Today, most scientists who carefully examine the ever-expanding research base have come to appreciate that the nature and nurture domains are hopelessly interwoven with one another. Genes have an influence on the environments we experience. At the same time, a person’s environment and experience can directly change the level at which certain genes are expressed (a rapidly evolving area of research called epigenetics), which in turn alters both the physical structure and activity of the brain. Given this modern understanding, the question of nature versus nurture ceases even to make sense in many ways. As an example, consider the developmental pathway a 10-year-old boy might have taken to eventually presenting to a mental health professional for high levels of aggressive behavior. He may have inherited a genetically-based temperamental predisposition to being aggressive.

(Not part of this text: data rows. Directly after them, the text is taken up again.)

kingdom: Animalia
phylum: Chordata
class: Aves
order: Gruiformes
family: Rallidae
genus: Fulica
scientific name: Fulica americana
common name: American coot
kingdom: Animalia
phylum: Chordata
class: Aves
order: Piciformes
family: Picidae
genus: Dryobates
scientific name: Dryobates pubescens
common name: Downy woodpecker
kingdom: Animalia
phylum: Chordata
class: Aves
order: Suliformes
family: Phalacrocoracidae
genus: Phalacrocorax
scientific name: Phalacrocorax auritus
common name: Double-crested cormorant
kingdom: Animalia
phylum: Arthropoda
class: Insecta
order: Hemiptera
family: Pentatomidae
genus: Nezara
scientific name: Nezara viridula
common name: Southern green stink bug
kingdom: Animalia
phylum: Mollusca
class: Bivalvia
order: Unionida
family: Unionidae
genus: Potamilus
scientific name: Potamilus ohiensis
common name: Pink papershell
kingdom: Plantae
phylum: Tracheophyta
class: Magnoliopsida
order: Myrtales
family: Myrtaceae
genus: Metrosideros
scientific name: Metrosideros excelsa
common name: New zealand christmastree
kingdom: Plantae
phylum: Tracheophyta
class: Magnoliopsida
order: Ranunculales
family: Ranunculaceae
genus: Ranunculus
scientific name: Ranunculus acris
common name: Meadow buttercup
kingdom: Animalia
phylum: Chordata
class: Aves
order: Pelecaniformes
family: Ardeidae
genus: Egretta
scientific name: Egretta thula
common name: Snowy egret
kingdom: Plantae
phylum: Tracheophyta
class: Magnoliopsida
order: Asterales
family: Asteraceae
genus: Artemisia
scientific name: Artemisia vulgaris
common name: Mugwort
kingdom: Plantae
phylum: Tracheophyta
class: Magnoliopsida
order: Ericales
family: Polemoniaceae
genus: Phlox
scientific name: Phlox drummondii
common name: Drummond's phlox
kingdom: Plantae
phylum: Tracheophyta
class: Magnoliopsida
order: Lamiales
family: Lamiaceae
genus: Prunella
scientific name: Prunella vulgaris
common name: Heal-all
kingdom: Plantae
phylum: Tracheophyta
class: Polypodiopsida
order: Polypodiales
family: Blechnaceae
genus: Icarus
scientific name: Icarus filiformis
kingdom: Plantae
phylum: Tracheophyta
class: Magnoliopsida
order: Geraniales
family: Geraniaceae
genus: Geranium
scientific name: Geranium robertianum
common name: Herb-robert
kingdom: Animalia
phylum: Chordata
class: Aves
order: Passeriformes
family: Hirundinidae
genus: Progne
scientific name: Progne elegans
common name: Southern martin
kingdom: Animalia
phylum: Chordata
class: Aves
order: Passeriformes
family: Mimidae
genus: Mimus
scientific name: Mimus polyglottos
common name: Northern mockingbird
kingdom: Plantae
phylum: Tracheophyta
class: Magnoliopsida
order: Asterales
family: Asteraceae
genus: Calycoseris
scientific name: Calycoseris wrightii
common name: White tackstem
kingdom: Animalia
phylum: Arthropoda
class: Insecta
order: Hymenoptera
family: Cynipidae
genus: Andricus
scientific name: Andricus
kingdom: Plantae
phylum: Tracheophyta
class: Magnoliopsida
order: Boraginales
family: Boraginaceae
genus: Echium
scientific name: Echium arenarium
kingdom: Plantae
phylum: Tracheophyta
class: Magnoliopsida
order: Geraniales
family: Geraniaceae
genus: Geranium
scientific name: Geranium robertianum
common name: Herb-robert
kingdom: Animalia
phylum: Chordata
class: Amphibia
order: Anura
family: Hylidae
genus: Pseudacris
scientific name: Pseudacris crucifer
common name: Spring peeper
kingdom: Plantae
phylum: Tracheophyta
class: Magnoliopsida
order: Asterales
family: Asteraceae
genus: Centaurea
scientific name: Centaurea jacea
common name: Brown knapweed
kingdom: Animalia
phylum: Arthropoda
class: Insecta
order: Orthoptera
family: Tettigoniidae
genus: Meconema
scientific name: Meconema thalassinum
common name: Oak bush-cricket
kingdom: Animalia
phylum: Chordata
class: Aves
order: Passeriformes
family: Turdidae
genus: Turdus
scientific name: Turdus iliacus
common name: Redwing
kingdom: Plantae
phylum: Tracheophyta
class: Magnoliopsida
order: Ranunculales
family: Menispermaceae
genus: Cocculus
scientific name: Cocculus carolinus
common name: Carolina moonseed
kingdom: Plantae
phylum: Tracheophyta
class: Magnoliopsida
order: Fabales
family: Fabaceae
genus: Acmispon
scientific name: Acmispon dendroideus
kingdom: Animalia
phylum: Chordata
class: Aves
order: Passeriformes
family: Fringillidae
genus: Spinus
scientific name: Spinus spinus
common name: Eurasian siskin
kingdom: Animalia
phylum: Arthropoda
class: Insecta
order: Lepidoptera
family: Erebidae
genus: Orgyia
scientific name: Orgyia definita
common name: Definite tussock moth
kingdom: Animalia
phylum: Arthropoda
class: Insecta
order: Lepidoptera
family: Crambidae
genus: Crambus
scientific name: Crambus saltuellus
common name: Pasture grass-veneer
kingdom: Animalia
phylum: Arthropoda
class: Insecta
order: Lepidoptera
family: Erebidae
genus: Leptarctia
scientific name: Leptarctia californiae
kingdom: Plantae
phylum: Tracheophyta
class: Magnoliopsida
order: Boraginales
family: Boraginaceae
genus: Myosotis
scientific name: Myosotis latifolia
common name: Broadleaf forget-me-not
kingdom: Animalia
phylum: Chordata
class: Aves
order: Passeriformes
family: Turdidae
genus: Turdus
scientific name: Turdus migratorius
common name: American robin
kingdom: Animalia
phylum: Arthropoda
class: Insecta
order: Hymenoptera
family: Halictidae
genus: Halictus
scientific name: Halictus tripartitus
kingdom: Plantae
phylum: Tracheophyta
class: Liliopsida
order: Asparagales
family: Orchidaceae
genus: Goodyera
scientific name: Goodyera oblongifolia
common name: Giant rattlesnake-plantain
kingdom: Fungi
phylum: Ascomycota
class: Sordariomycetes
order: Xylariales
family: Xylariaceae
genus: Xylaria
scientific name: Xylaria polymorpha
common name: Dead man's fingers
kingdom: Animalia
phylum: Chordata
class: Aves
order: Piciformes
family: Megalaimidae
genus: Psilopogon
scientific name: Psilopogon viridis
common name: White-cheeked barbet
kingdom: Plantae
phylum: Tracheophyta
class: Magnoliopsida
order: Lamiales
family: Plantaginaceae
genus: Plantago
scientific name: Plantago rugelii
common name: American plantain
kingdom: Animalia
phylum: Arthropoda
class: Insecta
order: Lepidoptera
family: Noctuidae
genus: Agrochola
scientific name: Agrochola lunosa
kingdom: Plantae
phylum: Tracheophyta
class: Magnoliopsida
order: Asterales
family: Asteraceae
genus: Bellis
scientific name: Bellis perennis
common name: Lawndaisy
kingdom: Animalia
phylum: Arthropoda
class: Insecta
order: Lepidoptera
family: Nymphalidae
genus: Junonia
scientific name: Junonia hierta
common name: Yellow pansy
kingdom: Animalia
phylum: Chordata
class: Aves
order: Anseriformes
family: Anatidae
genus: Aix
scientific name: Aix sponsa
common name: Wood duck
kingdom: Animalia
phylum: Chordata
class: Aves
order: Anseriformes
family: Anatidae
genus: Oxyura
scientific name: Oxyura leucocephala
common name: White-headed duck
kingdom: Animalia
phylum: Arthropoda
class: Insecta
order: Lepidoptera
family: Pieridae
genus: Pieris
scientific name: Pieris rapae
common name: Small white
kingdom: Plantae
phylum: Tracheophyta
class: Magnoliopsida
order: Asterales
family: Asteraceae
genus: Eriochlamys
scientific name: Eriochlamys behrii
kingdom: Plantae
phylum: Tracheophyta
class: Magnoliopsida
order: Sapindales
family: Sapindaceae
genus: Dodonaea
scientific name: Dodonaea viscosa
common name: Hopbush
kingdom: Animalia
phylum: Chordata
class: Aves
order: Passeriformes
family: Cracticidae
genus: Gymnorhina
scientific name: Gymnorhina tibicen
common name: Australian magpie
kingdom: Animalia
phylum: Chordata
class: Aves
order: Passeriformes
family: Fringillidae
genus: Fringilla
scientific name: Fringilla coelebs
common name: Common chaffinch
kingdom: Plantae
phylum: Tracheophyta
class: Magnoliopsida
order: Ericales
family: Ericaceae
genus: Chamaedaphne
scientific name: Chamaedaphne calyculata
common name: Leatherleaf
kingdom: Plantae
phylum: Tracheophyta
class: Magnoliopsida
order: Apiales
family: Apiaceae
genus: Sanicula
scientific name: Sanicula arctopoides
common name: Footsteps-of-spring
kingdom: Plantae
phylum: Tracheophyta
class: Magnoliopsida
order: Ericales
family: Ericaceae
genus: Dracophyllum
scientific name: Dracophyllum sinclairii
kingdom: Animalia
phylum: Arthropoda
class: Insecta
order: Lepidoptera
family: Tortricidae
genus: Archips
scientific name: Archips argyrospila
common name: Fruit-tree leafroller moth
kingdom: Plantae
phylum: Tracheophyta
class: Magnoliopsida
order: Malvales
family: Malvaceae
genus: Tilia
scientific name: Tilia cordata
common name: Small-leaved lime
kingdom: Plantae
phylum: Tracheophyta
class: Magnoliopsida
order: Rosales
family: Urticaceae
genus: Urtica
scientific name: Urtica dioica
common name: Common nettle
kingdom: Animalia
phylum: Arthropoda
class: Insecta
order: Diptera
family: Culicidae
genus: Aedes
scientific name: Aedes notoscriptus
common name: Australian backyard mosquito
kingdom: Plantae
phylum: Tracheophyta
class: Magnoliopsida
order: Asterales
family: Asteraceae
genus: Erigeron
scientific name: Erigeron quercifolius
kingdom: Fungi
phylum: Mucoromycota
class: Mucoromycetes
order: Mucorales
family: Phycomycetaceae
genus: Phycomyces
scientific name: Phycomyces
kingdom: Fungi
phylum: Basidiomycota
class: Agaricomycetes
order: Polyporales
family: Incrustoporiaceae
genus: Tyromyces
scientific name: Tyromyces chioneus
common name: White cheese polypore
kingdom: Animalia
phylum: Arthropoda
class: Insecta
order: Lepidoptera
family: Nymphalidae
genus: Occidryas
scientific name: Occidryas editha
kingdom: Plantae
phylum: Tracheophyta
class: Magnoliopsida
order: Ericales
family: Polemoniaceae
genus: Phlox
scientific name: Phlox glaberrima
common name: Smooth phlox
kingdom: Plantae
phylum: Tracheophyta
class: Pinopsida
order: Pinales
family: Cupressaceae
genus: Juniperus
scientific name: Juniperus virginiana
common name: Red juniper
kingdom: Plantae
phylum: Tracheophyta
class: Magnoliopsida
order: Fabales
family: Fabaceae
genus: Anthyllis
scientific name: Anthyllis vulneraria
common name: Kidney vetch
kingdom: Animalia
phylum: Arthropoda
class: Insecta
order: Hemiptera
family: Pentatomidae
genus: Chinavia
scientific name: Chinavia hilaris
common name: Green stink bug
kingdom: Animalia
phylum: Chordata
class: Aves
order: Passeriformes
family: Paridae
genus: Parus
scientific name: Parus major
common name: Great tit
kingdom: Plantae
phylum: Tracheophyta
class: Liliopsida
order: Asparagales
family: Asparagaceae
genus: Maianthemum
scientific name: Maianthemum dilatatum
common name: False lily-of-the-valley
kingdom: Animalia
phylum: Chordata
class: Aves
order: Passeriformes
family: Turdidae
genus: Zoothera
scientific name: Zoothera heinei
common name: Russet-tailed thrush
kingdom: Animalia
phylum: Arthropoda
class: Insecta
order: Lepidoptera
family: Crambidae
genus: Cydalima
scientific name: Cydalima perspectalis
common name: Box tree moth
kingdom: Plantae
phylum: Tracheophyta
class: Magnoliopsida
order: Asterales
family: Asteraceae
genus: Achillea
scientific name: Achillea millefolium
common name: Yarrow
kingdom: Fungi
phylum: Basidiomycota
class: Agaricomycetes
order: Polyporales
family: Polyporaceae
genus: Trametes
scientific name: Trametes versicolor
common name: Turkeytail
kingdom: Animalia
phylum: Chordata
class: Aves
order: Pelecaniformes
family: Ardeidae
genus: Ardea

As a young child, that tendency to become irritable and angry would then often evoke more negative responses in other people such as parents, who may themselves struggle with controlling their own anger. These interactions begin to snowball, affecting his schoolwork and friendships and, through epigenetic mechanisms, all of these experiences cause this child’s brain to grow differently. In short, genetics may make one potentially predisposed to addiction, but environmental factors can play a far more substantial role in the outcome.